■ **TASK ITEM**
Output only the lines that run from the one with "Mr. Kaltsounis asked if the" to the final line of the material, exactly as they are written.

■ **AVAILABLE DATA**
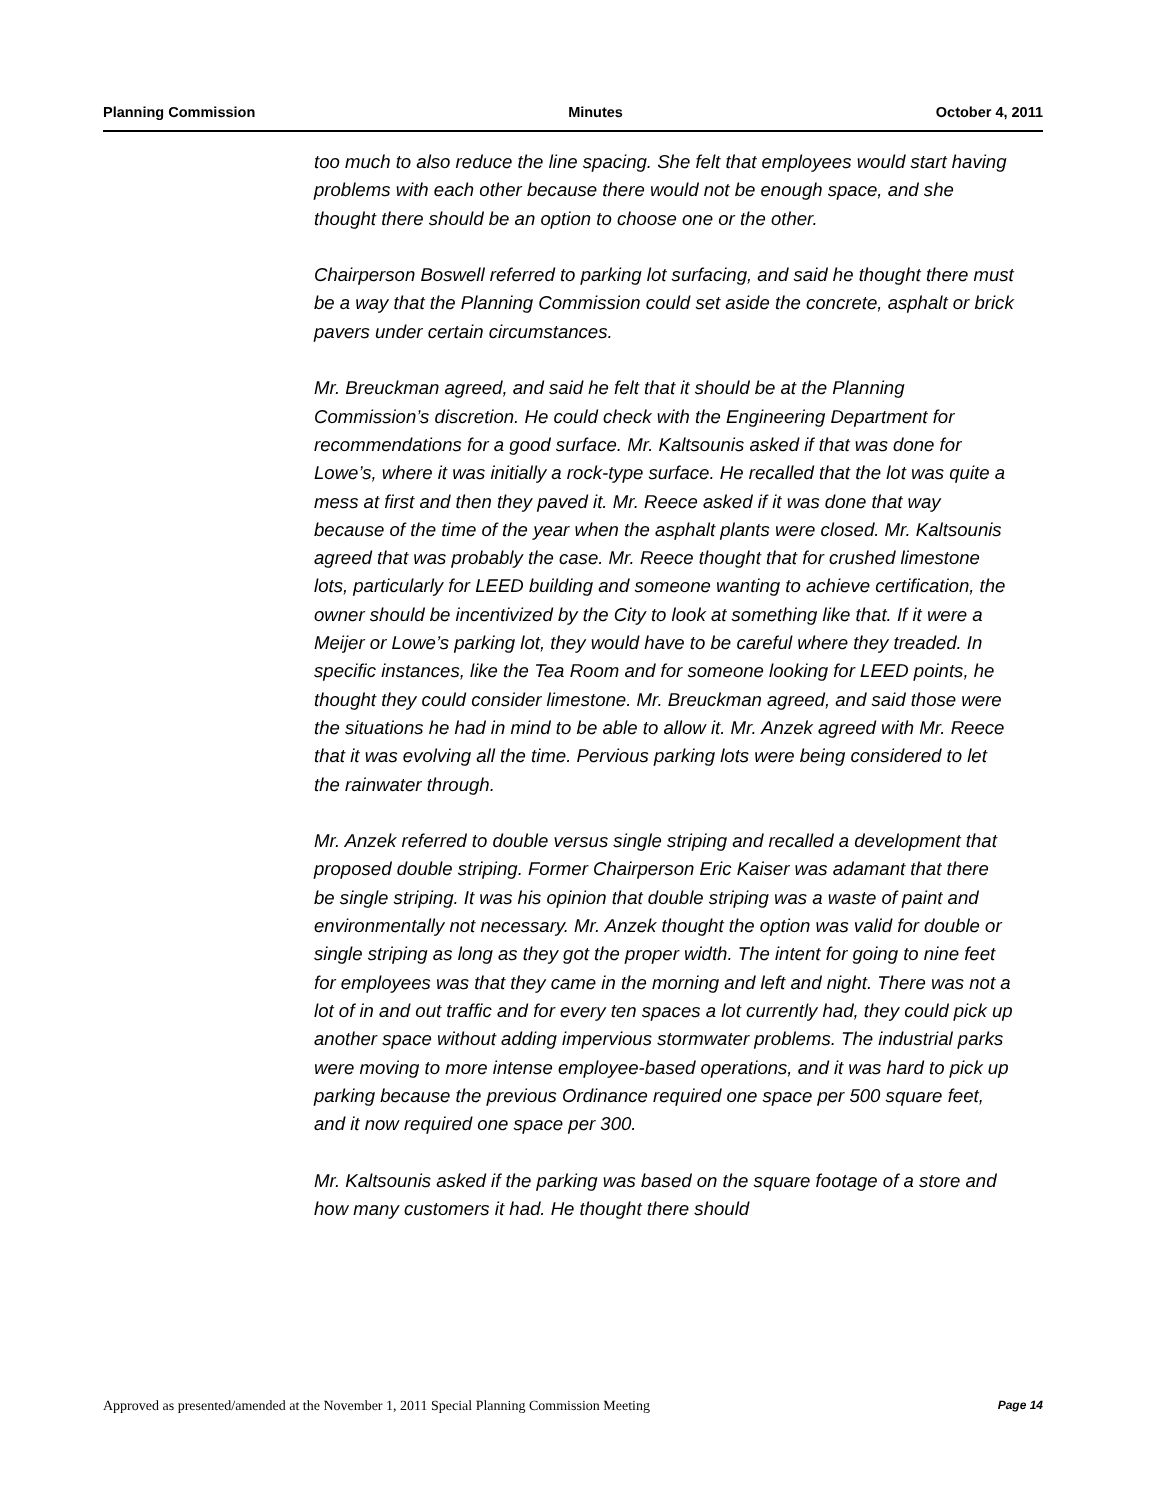Planning Commission Minutes October 4, 2011
too much to also reduce the line spacing. She felt that employees would start having problems with each other because there would not be enough space, and she thought there should be an option to choose one or the other.
Chairperson Boswell referred to parking lot surfacing, and said he thought there must be a way that the Planning Commission could set aside the concrete, asphalt or brick pavers under certain circumstances.
Mr. Breuckman agreed, and said he felt that it should be at the Planning Commission’s discretion. He could check with the Engineering Department for recommendations for a good surface. Mr. Kaltsounis asked if that was done for Lowe’s, where it was initially a rock-type surface. He recalled that the lot was quite a mess at first and then they paved it. Mr. Reece asked if it was done that way because of the time of the year when the asphalt plants were closed. Mr. Kaltsounis agreed that was probably the case. Mr. Reece thought that for crushed limestone lots, particularly for LEED building and someone wanting to achieve certification, the owner should be incentivized by the City to look at something like that. If it were a Meijer or Lowe’s parking lot, they would have to be careful where they treaded. In specific instances, like the Tea Room and for someone looking for LEED points, he thought they could consider limestone. Mr. Breuckman agreed, and said those were the situations he had in mind to be able to allow it. Mr. Anzek agreed with Mr. Reece that it was evolving all the time. Pervious parking lots were being considered to let the rainwater through.
Mr. Anzek referred to double versus single striping and recalled a development that proposed double striping. Former Chairperson Eric Kaiser was adamant that there be single striping. It was his opinion that double striping was a waste of paint and environmentally not necessary. Mr. Anzek thought the option was valid for double or single striping as long as they got the proper width. The intent for going to nine feet for employees was that they came in the morning and left and night. There was not a lot of in and out traffic and for every ten spaces a lot currently had, they could pick up another space without adding impervious stormwater problems. The industrial parks were moving to more intense employee-based operations, and it was hard to pick up parking because the previous Ordinance required one space per 500 square feet, and it now required one space per 300.
Mr. Kaltsounis asked if the parking was based on the square footage of a store and how many customers it had. He thought there should
Approved as presented/amended at the November 1, 2011 Special Planning Commission Meeting Page 14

■ **RESULT FOR THIS TASK**
Mr. Kaltsounis asked if the parking was based on the square footage of a store and how many customers it had. He thought there should
Approved as presented/amended at the November 1, 2011 Special Planning Commission Meeting Page 14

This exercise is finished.